The United States was slow to catch on to the significance of Taranto. In a letter in February 1941 to Adm. Husband E. Kimmel, commander of the US Pacific Fleet, the Chief of Naval Operations, Adm. Harold R. Stark, expressed the opinion that “a minimum depth of water of 75 feet may be assumed necessary to successfully drop torpedoes from planes.” Pearl Harbor, where Kimmel’s fleet was anchored, was 40 feet deep, about the same as Taranto.
That assessment was modified by a round-robin message dispatched in June 1941 by Rear Adm. Royal E. Ingersoll, assistant CNO, who said that in view of “recent developments”—specifically citing Taranto—the Navy could “no longer assume a requirement of depth of 75 feet for aerial torpedo operations.” Incredibly, he added erroneously that the torpedoes at Taranto had been at depths between 11 and 15 fathoms, meaning 66 to 90 feet.
Preview of Pearl Harbor
The Japanese naval attaché discussed what he had learned at Taranto with Cmdr. Minoru Genda, who planned the Pearl Harbor operation, and with Cmdr. Mitsuo Fuchida, who led the attack. The report from the Japanese navy officers who visited Taranto was studied carefully.

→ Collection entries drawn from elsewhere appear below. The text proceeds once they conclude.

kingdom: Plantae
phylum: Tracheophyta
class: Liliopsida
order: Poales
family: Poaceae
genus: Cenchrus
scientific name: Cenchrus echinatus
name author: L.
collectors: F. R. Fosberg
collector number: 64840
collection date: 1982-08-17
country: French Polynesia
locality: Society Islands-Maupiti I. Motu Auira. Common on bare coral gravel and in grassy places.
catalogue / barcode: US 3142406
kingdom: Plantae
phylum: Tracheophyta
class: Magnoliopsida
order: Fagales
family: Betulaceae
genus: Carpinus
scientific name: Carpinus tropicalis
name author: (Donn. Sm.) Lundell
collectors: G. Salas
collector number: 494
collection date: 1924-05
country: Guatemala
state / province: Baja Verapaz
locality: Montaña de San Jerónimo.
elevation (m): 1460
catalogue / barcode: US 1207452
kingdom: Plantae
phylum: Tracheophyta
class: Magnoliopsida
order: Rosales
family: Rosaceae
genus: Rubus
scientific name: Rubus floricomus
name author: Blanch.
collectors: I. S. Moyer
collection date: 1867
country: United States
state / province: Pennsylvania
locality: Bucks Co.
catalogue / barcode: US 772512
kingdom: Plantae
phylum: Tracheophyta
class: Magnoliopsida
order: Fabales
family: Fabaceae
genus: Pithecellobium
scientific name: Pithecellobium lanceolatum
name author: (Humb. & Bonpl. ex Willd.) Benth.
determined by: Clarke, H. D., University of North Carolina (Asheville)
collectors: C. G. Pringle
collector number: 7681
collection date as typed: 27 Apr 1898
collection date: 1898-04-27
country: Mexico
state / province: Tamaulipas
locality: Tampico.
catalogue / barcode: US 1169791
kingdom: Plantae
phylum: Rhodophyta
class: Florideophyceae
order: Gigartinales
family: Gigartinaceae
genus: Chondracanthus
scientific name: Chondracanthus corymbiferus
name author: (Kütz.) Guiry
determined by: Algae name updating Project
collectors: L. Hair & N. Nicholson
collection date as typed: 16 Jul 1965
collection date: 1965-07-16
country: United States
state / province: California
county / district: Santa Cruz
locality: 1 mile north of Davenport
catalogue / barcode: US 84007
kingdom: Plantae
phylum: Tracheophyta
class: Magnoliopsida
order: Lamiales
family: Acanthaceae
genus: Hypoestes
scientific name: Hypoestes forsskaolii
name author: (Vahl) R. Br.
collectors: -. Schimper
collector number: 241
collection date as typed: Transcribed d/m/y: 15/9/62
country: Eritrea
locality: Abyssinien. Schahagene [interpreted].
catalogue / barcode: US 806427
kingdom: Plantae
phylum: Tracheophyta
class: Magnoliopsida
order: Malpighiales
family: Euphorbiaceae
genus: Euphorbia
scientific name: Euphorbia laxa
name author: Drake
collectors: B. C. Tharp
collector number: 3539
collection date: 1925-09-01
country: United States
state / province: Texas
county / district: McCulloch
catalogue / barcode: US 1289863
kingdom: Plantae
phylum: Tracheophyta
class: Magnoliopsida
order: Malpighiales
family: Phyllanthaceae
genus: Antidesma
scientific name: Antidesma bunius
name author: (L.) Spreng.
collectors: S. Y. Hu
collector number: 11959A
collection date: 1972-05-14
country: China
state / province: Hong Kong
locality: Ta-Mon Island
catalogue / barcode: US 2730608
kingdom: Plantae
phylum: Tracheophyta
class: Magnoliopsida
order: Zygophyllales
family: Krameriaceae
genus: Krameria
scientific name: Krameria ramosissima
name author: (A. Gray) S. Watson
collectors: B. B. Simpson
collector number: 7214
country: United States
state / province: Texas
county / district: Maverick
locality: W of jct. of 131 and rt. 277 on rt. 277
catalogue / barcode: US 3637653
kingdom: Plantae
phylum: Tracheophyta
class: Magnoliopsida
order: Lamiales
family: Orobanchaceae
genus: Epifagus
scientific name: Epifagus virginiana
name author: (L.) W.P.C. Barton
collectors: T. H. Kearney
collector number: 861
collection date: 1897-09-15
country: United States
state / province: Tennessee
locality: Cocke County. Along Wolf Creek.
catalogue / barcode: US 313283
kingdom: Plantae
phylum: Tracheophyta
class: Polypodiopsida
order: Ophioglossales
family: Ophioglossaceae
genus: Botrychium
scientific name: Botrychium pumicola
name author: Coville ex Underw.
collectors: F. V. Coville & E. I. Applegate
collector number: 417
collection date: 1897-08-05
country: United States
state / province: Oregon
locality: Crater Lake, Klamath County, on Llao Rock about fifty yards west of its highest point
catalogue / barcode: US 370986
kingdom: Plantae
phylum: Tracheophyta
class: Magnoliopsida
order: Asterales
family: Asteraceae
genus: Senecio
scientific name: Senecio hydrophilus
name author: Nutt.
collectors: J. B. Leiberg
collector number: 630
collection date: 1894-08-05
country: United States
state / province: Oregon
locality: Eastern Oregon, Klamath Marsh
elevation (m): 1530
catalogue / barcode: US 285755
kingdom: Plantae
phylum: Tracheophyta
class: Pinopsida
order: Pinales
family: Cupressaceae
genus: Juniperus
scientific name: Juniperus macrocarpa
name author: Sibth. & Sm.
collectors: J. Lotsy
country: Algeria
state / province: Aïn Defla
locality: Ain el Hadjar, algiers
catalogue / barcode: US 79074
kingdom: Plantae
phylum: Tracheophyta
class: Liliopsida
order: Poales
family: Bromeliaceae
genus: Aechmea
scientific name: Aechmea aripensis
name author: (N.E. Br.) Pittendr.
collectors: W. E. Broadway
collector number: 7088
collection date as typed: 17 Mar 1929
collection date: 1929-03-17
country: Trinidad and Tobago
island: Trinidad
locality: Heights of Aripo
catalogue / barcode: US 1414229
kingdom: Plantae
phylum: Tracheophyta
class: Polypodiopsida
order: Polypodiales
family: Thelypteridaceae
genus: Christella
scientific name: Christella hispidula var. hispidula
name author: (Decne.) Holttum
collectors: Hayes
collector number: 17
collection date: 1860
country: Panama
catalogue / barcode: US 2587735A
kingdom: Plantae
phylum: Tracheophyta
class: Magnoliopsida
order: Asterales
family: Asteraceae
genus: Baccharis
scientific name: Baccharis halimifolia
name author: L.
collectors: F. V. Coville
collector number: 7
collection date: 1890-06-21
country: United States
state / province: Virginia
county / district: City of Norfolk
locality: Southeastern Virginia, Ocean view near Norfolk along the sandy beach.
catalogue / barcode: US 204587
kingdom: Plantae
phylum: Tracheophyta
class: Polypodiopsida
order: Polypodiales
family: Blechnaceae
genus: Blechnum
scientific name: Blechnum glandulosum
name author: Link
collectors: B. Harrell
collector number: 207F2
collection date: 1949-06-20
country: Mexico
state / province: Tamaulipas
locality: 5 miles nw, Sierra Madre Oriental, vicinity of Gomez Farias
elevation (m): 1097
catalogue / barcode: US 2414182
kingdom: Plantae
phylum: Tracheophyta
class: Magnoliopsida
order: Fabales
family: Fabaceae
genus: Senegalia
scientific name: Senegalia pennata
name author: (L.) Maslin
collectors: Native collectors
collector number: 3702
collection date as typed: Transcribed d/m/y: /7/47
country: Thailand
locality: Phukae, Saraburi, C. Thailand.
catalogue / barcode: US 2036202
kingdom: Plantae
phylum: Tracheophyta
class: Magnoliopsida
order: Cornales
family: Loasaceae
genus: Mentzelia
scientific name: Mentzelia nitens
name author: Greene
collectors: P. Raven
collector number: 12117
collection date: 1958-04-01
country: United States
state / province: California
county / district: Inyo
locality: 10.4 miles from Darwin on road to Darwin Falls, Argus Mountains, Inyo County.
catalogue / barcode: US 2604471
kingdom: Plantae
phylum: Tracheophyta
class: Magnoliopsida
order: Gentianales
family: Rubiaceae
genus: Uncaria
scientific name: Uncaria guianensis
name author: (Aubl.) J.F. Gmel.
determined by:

Early on, Yamamoto’s proposal for an attack on Pearl Harbor met with great resistance in military and naval circles in Japan, but Taranto lent strong support to his case. His decision to strike Pearl Harbor was made in December 1940. In January 1941, he assigned serious planning for the use of aerial torpedoes.
The Japanese did not use the spooled wire technique developed by the British for delivery of aerial torpedoes in shallow water. Their own experiments produced a torpedo with wooden fins which worked in 36 feet of water in tests between January and September 1941.
Forty of the Nakajima B5N bombers that Fuchida led over Pearl Harbor on Dec. 7, 1941, carried aerial torpedoes. They were very effective along Battleship Row.